Xiao Yan frowned. "Then the Hall will retaliate."
"They already have," Yao Lao replied. "You just can't see it yet."
He turned toward the window, watching clouds form and scatter across the sky.
"They've begun stirring the undercurrents. Merchants refusing to trade with your clan. Alchemists quietly withdrawing their support. The Hall moves like rot — you don't see it until the roots collapse."
Xiao Yan's fingers tightened around the edge of the table. "Then they mean to isolate us."
"And they will succeed," Yao Lao said softly, "unless you move first."
Silence stretched between them until Yao Lao spoke again, his tone suddenly lighter, almost curious.
"Coincidence or not, there's another ripple in the world. Rumors say a new Heavenly Flame has appeared — in the depths of the Blazing Sky Qi Refining Tower."
Xiao Yan looked up sharply. "Here?"
"Here," Yao Lao confirmed. "The academy has kept it quiet, but the tower's barrier has been unstable for weeks. What you felt yesterday wasn't just shock — it was the world reacting to two forces meeting: your brother's slaughter, and Heaven's flame awakening."
Outside, a thunderclap rolled across the horizon.
From the tower in the distance, faint streams of crimson light coiled upward like smoke from a sleeping volcano.
Yao Lao smiled faintly. "It seems fate has handed you your next trial."

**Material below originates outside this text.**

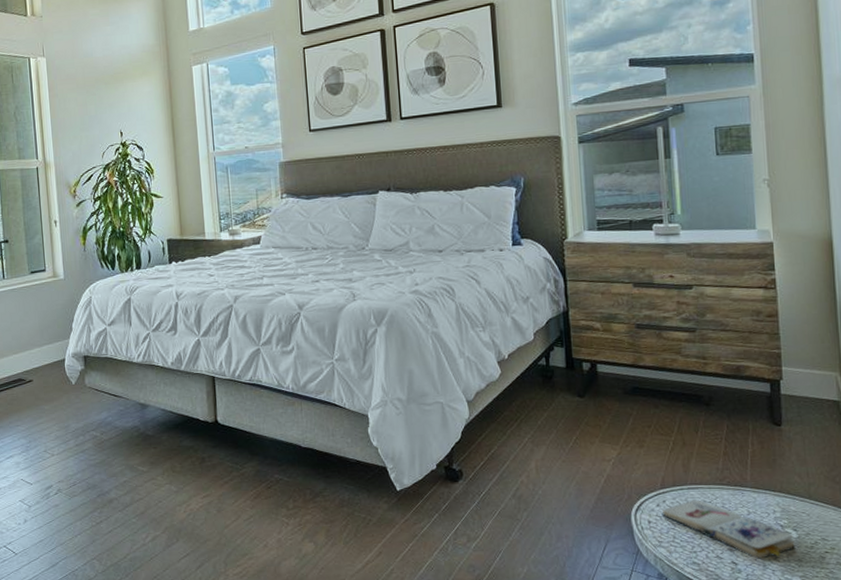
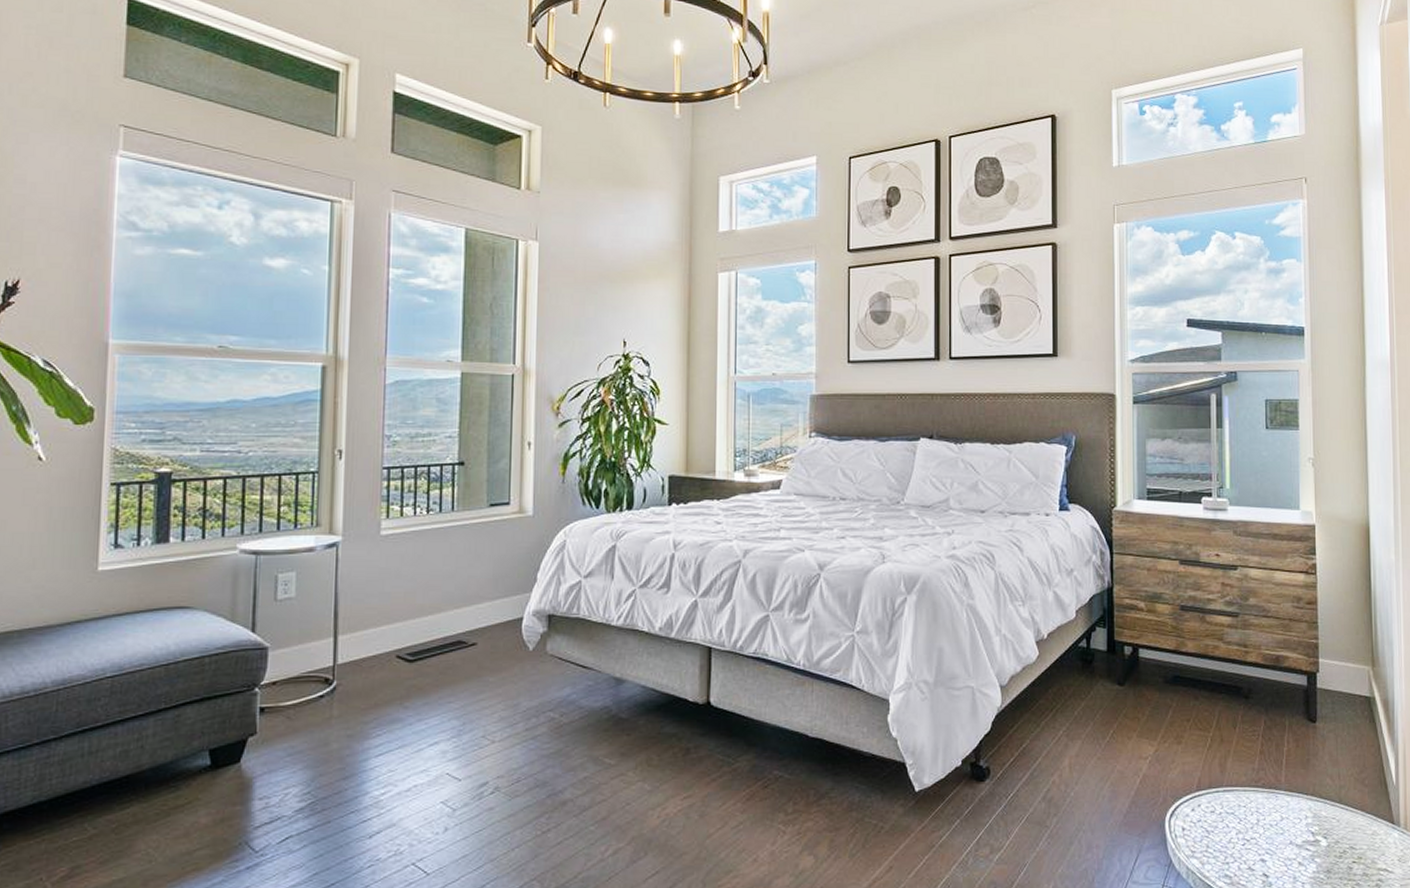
paperback book: present [662,499,795,559] -> none [1196,803,1324,871]

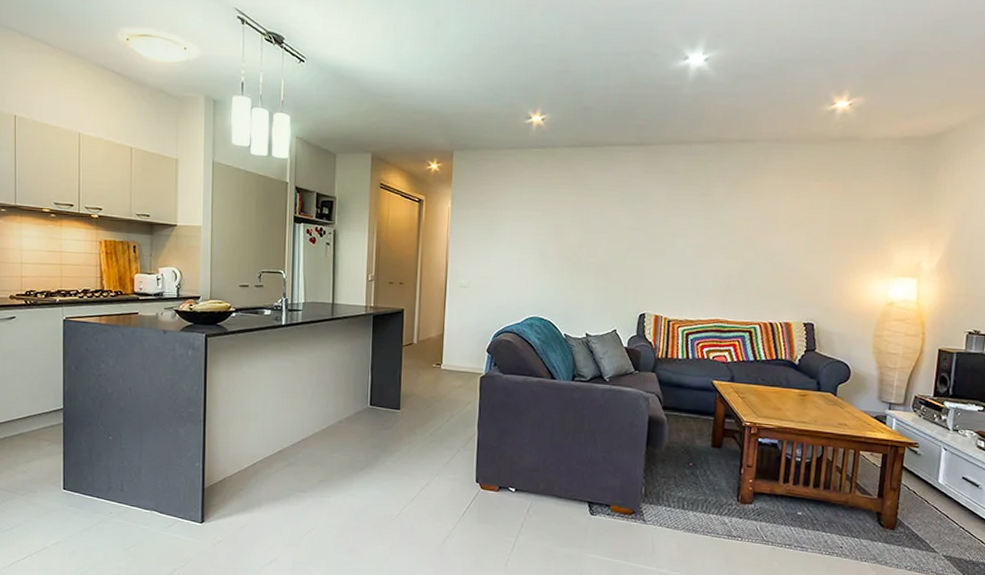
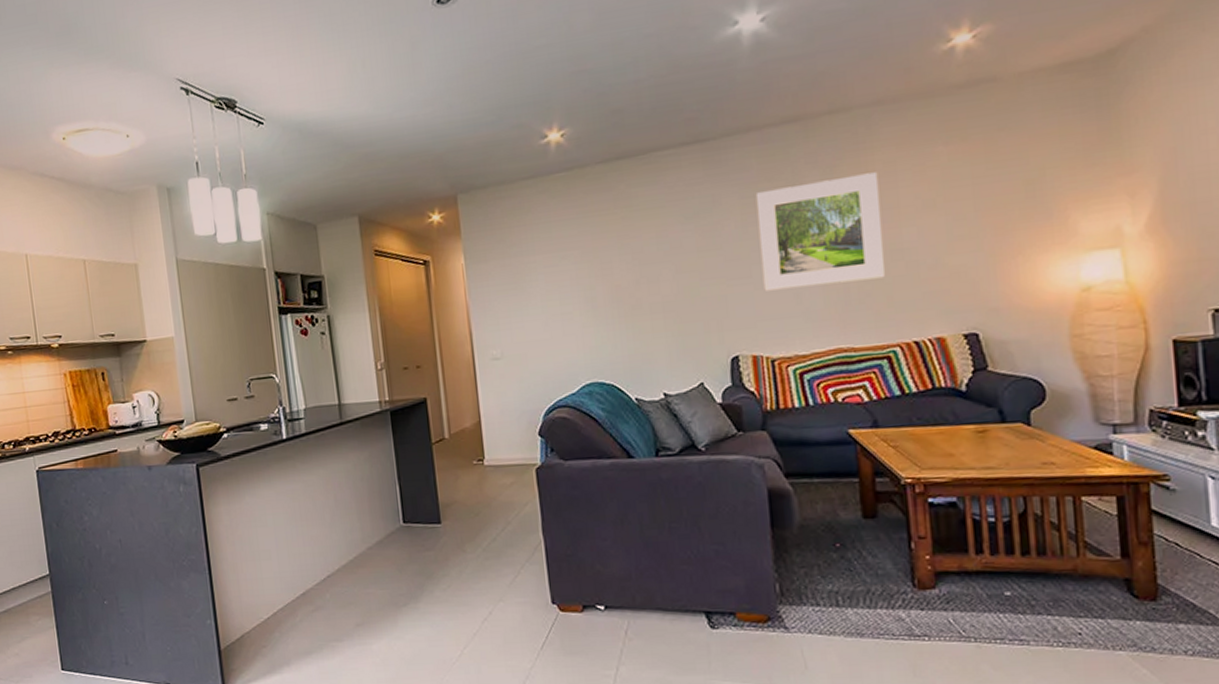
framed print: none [672,191,767,272] -> present [755,172,885,291]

Xiao Yan's eyes reflected the burning horizon.
"If Heaven itself stirs," he murmured, "then perhaps it's time I stopped being cautious."
---
Far from the academy, in a chamber hidden beneath the Misty Cloud Sect, a man in grey robes slammed his palm against the table. The impact sent a ripple of cold Dou Qi through the room.
"Five sects gone," he hissed. "And you sit there telling me to wait?"
Across from him, a woman cloaked in mist raised her gaze. Her voice was calm, but it carried the weight of centuries.
"We do not move on impulse, Elder Shen. The Hall will decide when and how."
Elder Shen's eyes flickered, a brief flash of black mist escaping before he reined it in. "The Hall already decided when it let him live."
The woman's expression didn't change, but her next words were laced with venom.
"Then perhaps the Hall has other uses for the monster. You would do well to remember your place."
The candlelight flickered, casting two shadows that stretched and merged along the wall — one in the shape of a serpent, the other in the form of a human hand clutching invisible strings.
Outside, the wind shifted eastward — toward the Blazing Sky Tower, where the air shimmered faintly, the scent of an awakening flame drifting through the night.